_BRIEF_.
Using the records below, give the number of lines where the word "from" appears, with no further output.

_SUPPLIED DATA_.
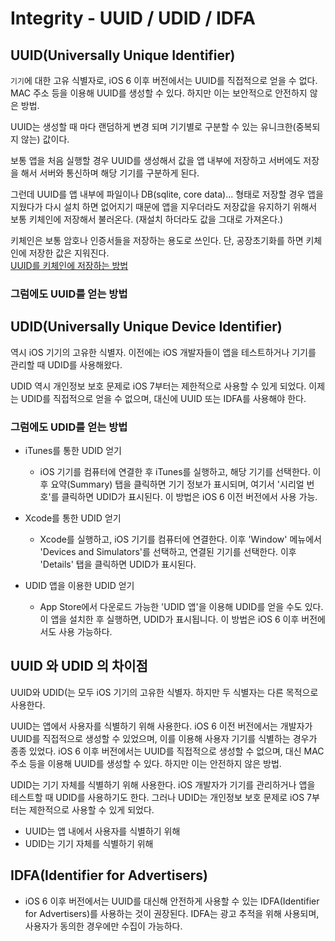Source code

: # Integrity - UUID / UDID / IDFA

## UUID(Universally Unique Identifier)

`기기`에 대한 고유 식별자로, iOS 6 이후 버전에서는 UUID를 직접적으로 얻을 수 없다.
MAC 주소 등을 이용해 UUID를 생성할 수 있다. 하지만 이는 보안적으로 안전하지 않은 방법.

UUID는 생성할 때 마다 랜덤하게 변경 되며 기기별로 구분할 수 있는 유니크한(중복되지 않는) 값이다.

보통 앱을 처음 실행할 경우 UUID를 생성해서 값을 앱 내부에 저장하고 서버에도 저장을 해서 서버와 통신하며 해당 기기를 구분하게 된다. 

그런데 UUID를 앱 내부에 파일이나 DB(sqlite, core data)... 형태로 저장할 경우 앱을 지웠다가 다시 설치 하면 없어지기 때문에 앱을 지우더라도 저장값을 유지하기 위해서 보통 키체인에 저장해서 불러온다. 
(재설치 하더라도 값을 그대로 가져온다.)

키체인은 보통 암호나 인증서들을 저장하는 용도로 쓰인다.
단, 공장초기화를 하면 키체인에 저장한 값은 지워진다.  
[UUID를 키체인에 저장하는 방법](http://webs.co.kr/index.php?mid=iphone&listStyle=gallery&document_srl=3319716)


### 그럼에도 UUID를 얻는 방법


## UDID(Universally Unique Device Identifier)

역시 iOS 기기의 고유한 식별자. 이전에는 iOS 개발자들이 앱을 테스트하거나 기기를 관리할 때 UDID를 사용해왔다.

UDID 역시 개인정보 보호 문제로 iOS 7부터는 제한적으로 사용할 수 있게 되었다. 이제는 UDID를 직접적으로 얻을 수 없으며, 대신에 UUID 또는 IDFA를 사용해야 한다.

### 그럼에도 UDID를 얻는 방법

- iTunes를 통한 UDID 얻기
    - iOS 기기를 컴퓨터에 연결한 후 iTunes를 실행하고, 해당 기기를 선택한다. 이후 요약(Summary) 탭을 클릭하면 기기 정보가 표시되며, 여기서 '시리얼 번호'를 클릭하면 UDID가 표시된다. 이 방법은 iOS 6 이전 버전에서 사용 가능.

- Xcode를 통한 UDID 얻기
    - Xcode를 실행하고, iOS 기기를 컴퓨터에 연결한다. 이후 'Window' 메뉴에서 'Devices and Simulators'를 선택하고, 연결된 기기를 선택한다. 이후 'Details' 탭을 클릭하면 UDID가 표시된다.

- UDID 앱을 이용한 UDID 얻기
    - App Store에서 다운로드 가능한 'UDID 앱'을 이용해 UDID를 얻을 수도 있다. 이 앱을 설치한 후 실행하면, UDID가 표시됩니다. 이 방법은 iOS 6 이후 버전에서도 사용 가능하다.


## UUID 와 UDID 의 차이점

UUID와 UDID(는 모두 iOS 기기의 고유한 식별자. 하지만 두 식별자는 다른 목적으로 사용한다.

UUID는 앱에서 사용자를 식별하기 위해 사용한다. iOS 6 이전 버전에서는 개발자가 UUID를 직접적으로 생성할 수 있었으며, 이를 이용해 사용자 기기를 식별하는 경우가 종종 있었다. iOS 6 이후 버전에서는 UUID를 직접적으로 생성할 수 없으며, 대신 MAC 주소 등을 이용해 UUID를 생성할 수 있다. 하지만 이는 안전하지 않은 방법.

UDID는 기기 자체를 식별하기 위해 사용한다. iOS 개발자가 기기를 관리하거나 앱을 테스트할 때 UDID를 사용하기도 한다. 그러나 UDID는 개인정보 보호 문제로 iOS 7부터는 제한적으로 사용할 수 있게 되었다.

- UUID는 앱 내에서 사용자를 식별하기 위해
- UDID는 기기 자체를 식별하기 위해



## IDFA(Identifier for Advertisers)

- iOS 6 이후 버전에서는 UUID를 대신해 안전하게 사용할 수 있는 IDFA(Identifier for Advertisers)를 사용하는 것이 권장된다. IDFA는 광고 추적을 위해 사용되며, 사용자가 동의한 경우에만 수집이 가능하다.
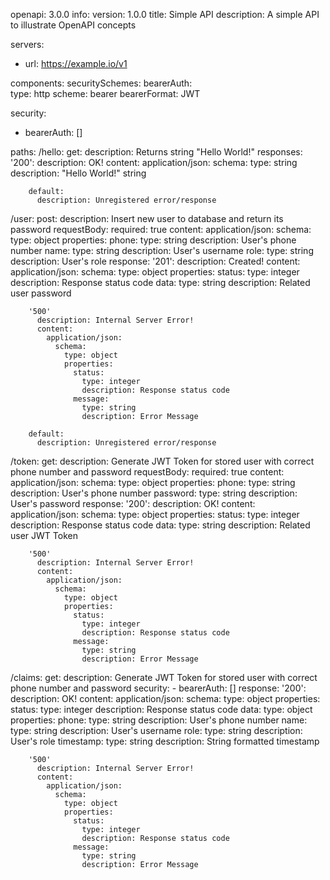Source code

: openapi: 3.0.0
info:
  version: 1.0.0
  title: Simple API
  description: A simple API to illustrate OpenAPI concepts

servers:
  - url: https://example.io/v1

components:
  securitySchemes:
    bearerAuth:            
      type: http
      scheme: bearer
      bearerFormat: JWT 

security:
  - bearerAuth: []  

paths:
  /hello:
    get:
      description: Returns string "Hello World!"
      responses:
        '200':
          description: OK!
          content:
            application/json:
              schema:
                type: string
                description: "Hello World!" string  

        
        default:
          description: Unregistered error/response

  /user:
    post:
      description: Insert new user to database and return its password
      requestBody:
        required: true
        content:
          application/json:
            schema:
              type: object
              properties:
                phone:
                  type: string
                  description: User's phone number
                name:
                  type: string
                  description: User's username
                role:
                  type: string
                  description: User's role
      response:
        '201':
          description: Created!
          content:
            application/json:
              schema:
                type: object
                properties:
                  status:
                    type: integer
                    description: Response status code
                  data:
                    type: string
                    description: Related user password
        
        '500'
          description: Internal Server Error!
          content:
            application/json:
              schema:
                type: object
                properties:
                  status:
                    type: integer
                    description: Response status code
                  message:
                    type: string
                    description: Error Message

        default:
          description: Unregistered error/response

  /token:
    get:
      description: Generate JWT Token for stored user with correct phone number and password
      requestBody:
        required: true
        content:
          application/json:
            schema:
              type: object
                properties:
                  phone:
                    type: string
                    description: User's phone number
                  password:
                    type: string
                    description: User's password
      response:
        '200':
          description: OK!
          content:
            application/json:
              schema:
                type: object
                properties:
                  status:
                    type: integer
                    description: Response status code
                  data:
                    type: string
                    description: Related user JWT Token
        
        '500'
          description: Internal Server Error!
          content:
            application/json:
              schema:
                type: object
                properties:
                  status:
                    type: integer
                    description: Response status code
                  message:
                    type: string
                    description: Error Message

  /claims:
    get:
      description: Generate JWT Token for stored user with correct phone number and password
      security:
        - bearerAuth: []
      response:
        '200':
          description: OK!
          content:
            application/json:
              schema:
                type: object
                properties:
                  status:
                    type: integer
                    description: Response status code
                  data:
                    type: object
                    properties:
                      phone:
                        type: string
                        description: User's phone number
                      name:
                        type: string
                        description: User's username
                      role:
                        type: string
                        description: User's role
                      timestamp:
                        type: string
                        description: String formatted timestamp 
        
        '500'
          description: Internal Server Error!
          content:
            application/json:
              schema:
                type: object
                properties:
                  status:
                    type: integer
                    description: Response status code
                  message:
                    type: string
                    description: Error Message
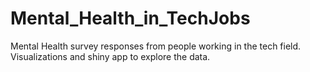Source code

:# Mental_Health_in_TechJobs
Mental Health survey responses from people working in the tech field. Visualizations and shiny app to explore the data.
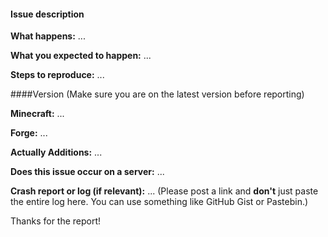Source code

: #### Issue description

__What happens:__ ...

__What you expected to happen:__ ...

__Steps to reproduce:__ ...

####Version  (Make sure you are on the latest version before reporting)

__Minecraft:__ ...

__Forge:__ ...

__Actually Additions:__ ...

__Does this issue occur on a server:__ ...

__Crash report or log (if relevant):__ ...
(Please post a link and __don't__ just paste the entire log here. You can use something like GitHub Gist or Pastebin.)

Thanks for the report!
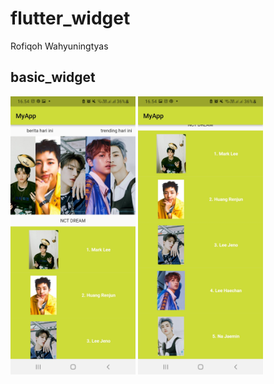 # flutter_widget

Rofiqoh Wahyuningtyas

## basic_widget

<img src="assets/images/1.jpg" alt="1" style="width:200px;"/>
<img src="assets/images/2.jpg" alt="2" style="width:200px;"/>


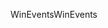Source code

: <span data-ttu-id="134d2-101">WinEvents</span><span class="sxs-lookup"><span data-stu-id="134d2-101">WinEvents</span></span>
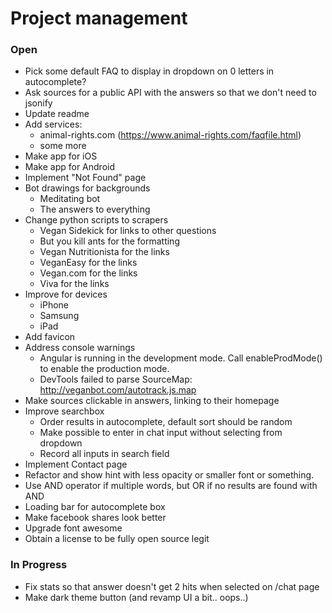 # Project management

### Open

* Pick some default FAQ to display in dropdown on 0 letters in autocomplete?
* Ask sources for a public API with the answers so that we don't need to jsonify
* Update readme
* Add services:
  * animal-rights.com (https://www.animal-rights.com/faqfile.html)
  * some more
* Make app for iOS
* Make app for Android
* Implement "Not Found" page
* Bot drawings for backgrounds
  * Meditating bot
  * The answers to everything
* Change python scripts to scrapers
  * Vegan Sidekick for links to other questions
  * But you kill ants for the formatting
  * Vegan Nutritionista for the links
  * VeganEasy for the links
  * Vegan.com for the links
  * Viva for the links
* Improve for devices
  * iPhone
  * Samsung
  * iPad
* Add favicon
* Address console warnings
  * Angular is running in the development mode. Call enableProdMode() to enable the production mode.
  * DevTools failed to parse SourceMap: http://veganbot.com/autotrack.js.map
* Make sources clickable in answers, linking to their homepage
* Improve searchbox
  * Order results in autocomplete, default sort should be random
  * Make possible to enter in chat input without selecting from dropdown
  * Record all inputs in search field
* Implement Contact page
* Refactor and show hint with less opacity or smaller font or something.
* Use AND operator if multiple words, but OR if no results are found with AND
* Loading bar for autocomplete box
* Make facebook shares look better
* Upgrade font awesome
* Obtain a license to be fully open source legit

### In Progress

* Fix stats so that answer doesn't get 2 hits when selected on /chat page
* Make dark theme button (and revamp UI a bit.. oops..)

_RESPONSE_.
2